They Can Handle the Truth: Communications Tips for Leaders during Crisis
In the 1992 legal drama film “A Few Good Men,” Colonel Nathan Jessep (Jack Nicholson) barks an iconic and scathing reproach to Lieutenant Daniel Kaffee (Tom Cruise) and to the world at large, “You can’t handle the truth!”
While this made for an epic movie moment, Colonel Jessep got it wrong when it comes to team members in small-scale software businesses — they can, indeed, handle the truth. Actually, they require it. Highly intelligent and resourceful knowledge workers don’t need a ton from their leaders; but there is a short list of critically important must-haves, particularly in times of crisis. Specifically, they need to know these few things about company leaders:
1. Do they have an informed understanding of the economic realities and ever-evolving macro-environment?
2. Do they care deeply about the well-being of company stakeholders (e.g. team-members, customers, partners, etc.)?
3. Do they tell me the truth? In other words, are they sharing with me the information I need to be able to perform and manage my professional and personal responsibilities?
4. Do they embrace their own vulnerability, acknowledge that they don’t have all the answers, and actively seek input and feedback?
5. Do they have a plan for how we move forward?
Like many people, I’ve spent a lot of time in recent weeks trying to get a handle on things by understanding what others are seeing and hearing. As a result, I’ve had the opportunity to speak with many company leaders about what they are experiencing and the nature of communications within their own teams. Particularly interesting to me is how they are choosing to address the harsh and uncertain reality of today’s business climate.
What I observed is that many leaders whom I deeply respect are being quite transparent regarding the challenges their companies face, and about the various options for navigating those challenges. A number of those same leaders expressed pleasant surprise at having received positive feedback following particularly hard-hitting messages to their teams. Intrigued, I researched further and was able to review and compare in varying levels of detail how a number of leaders have been communicating with their teams of late. What emerged from that informal study was a wide range of styles, but also a highly consistent set of practices employed by experienced and effective leaders. These include:
1. Leaders took great pains to explain aspects of the macro-environment in ways that painted an accurate and easily understandable picture of the widespread economic pain…and then effectively tied it back to how it relates to their own companies at a micro-level.
2. Leaders expressed clear and heartfelt gratitude for the team’s stalwart efforts amid the current crisis…and for the advantages and strengths the company possesses in the face of such challenges.
3. Leaders focused explicitly on the company’s unique values as a cornerstone for decision-making…and as a source of strength that will see the company through hard times.
4. Leaders articulated in detail the financial scenarios and related expense management that they will consider implementing as the situation plays out over time.
5. Leaders outlined a set of tactics that they will deploy as part of plans to meet whatever challenges come their way.
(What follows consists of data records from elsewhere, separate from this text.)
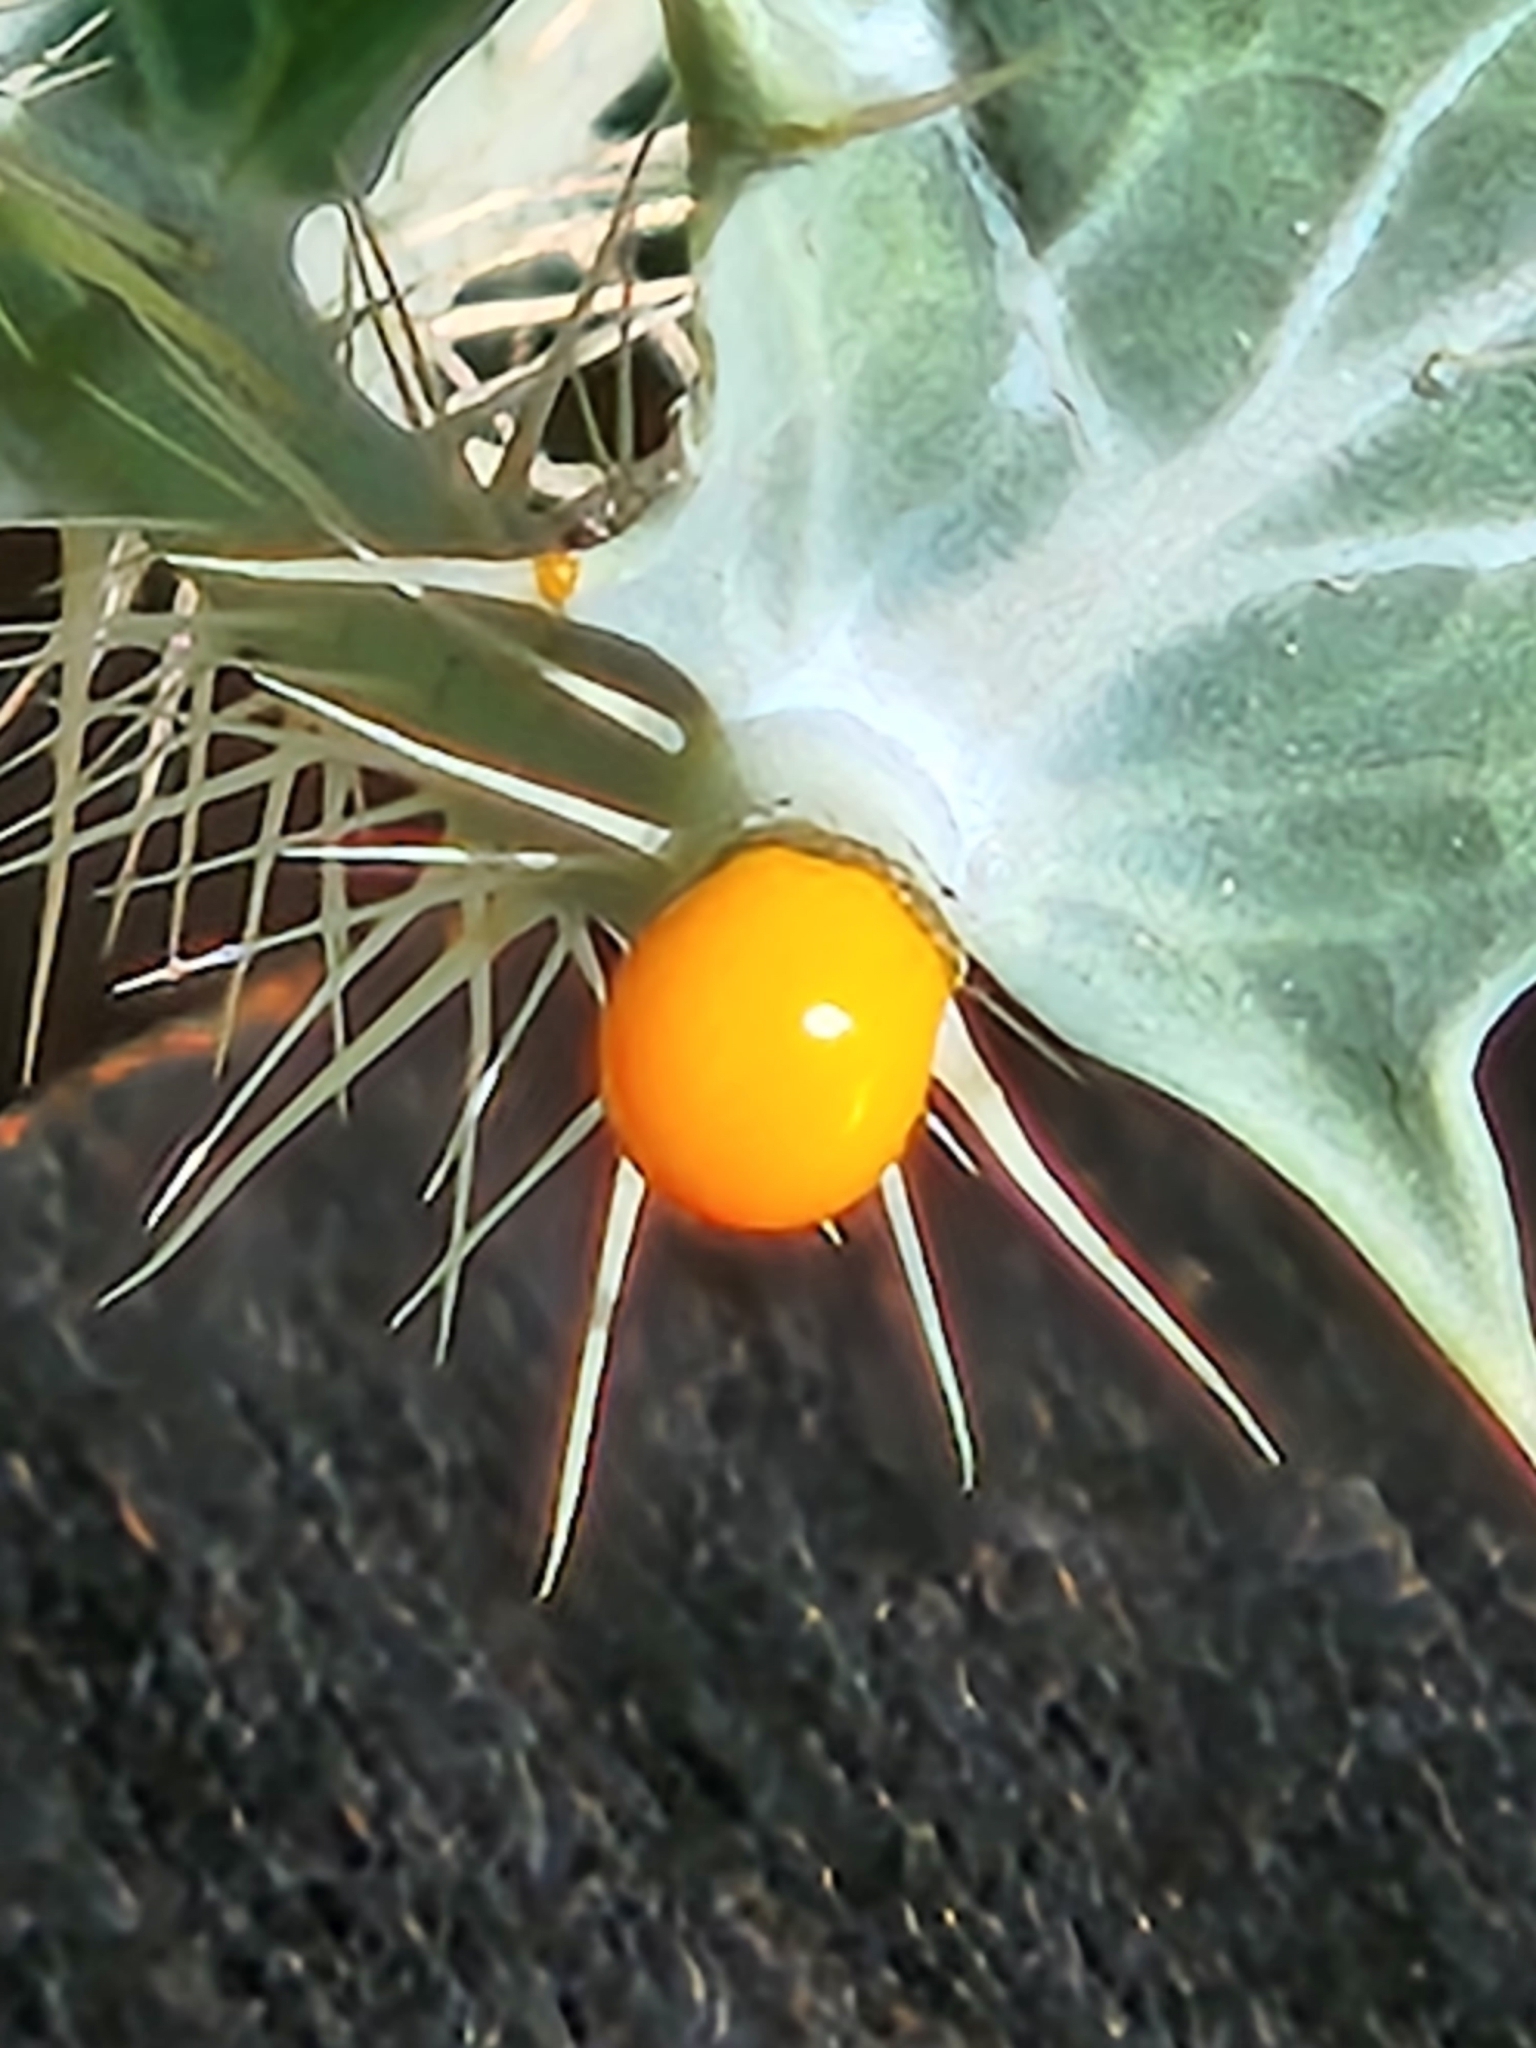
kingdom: Plantae
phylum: Tracheophyta
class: Magnoliopsida
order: Ranunculales
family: Papaveraceae
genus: Argemone
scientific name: Argemone aurantiaca
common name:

6. Leaders acknowledged their own uncertainty about what the coming weeks and months will bring…and they unequivocally opened the door for ongoing discussion. Importantly, they articulated and demonstrated a willingness to listen to their teams always…and particularly during this time.
7. Leaders strongly encouraged team members to conscientiously prioritize taking care of themselves, their loved ones, and their colleagues.
8. Leaders reiterated thanks to the team for their commitment to the company, to each other, to their clients, and to the values that bind them.
In sum, small-scale SaaS company teams want a few core behaviors from their leaders; and those don’t include babysitting or happy talk. Quite simply, they want the substantive and relevant truth. But neither do teams desire information overload. They don’t need every little shred of information that impacts the company either positively or negatively on a minute-by-minute basis. They should not be subjected to the turbulence and air-sickness which comes from experiencing first-hand every rise and fall in altitude as the company flies along. That’s a different Tom Cruise movie altogether.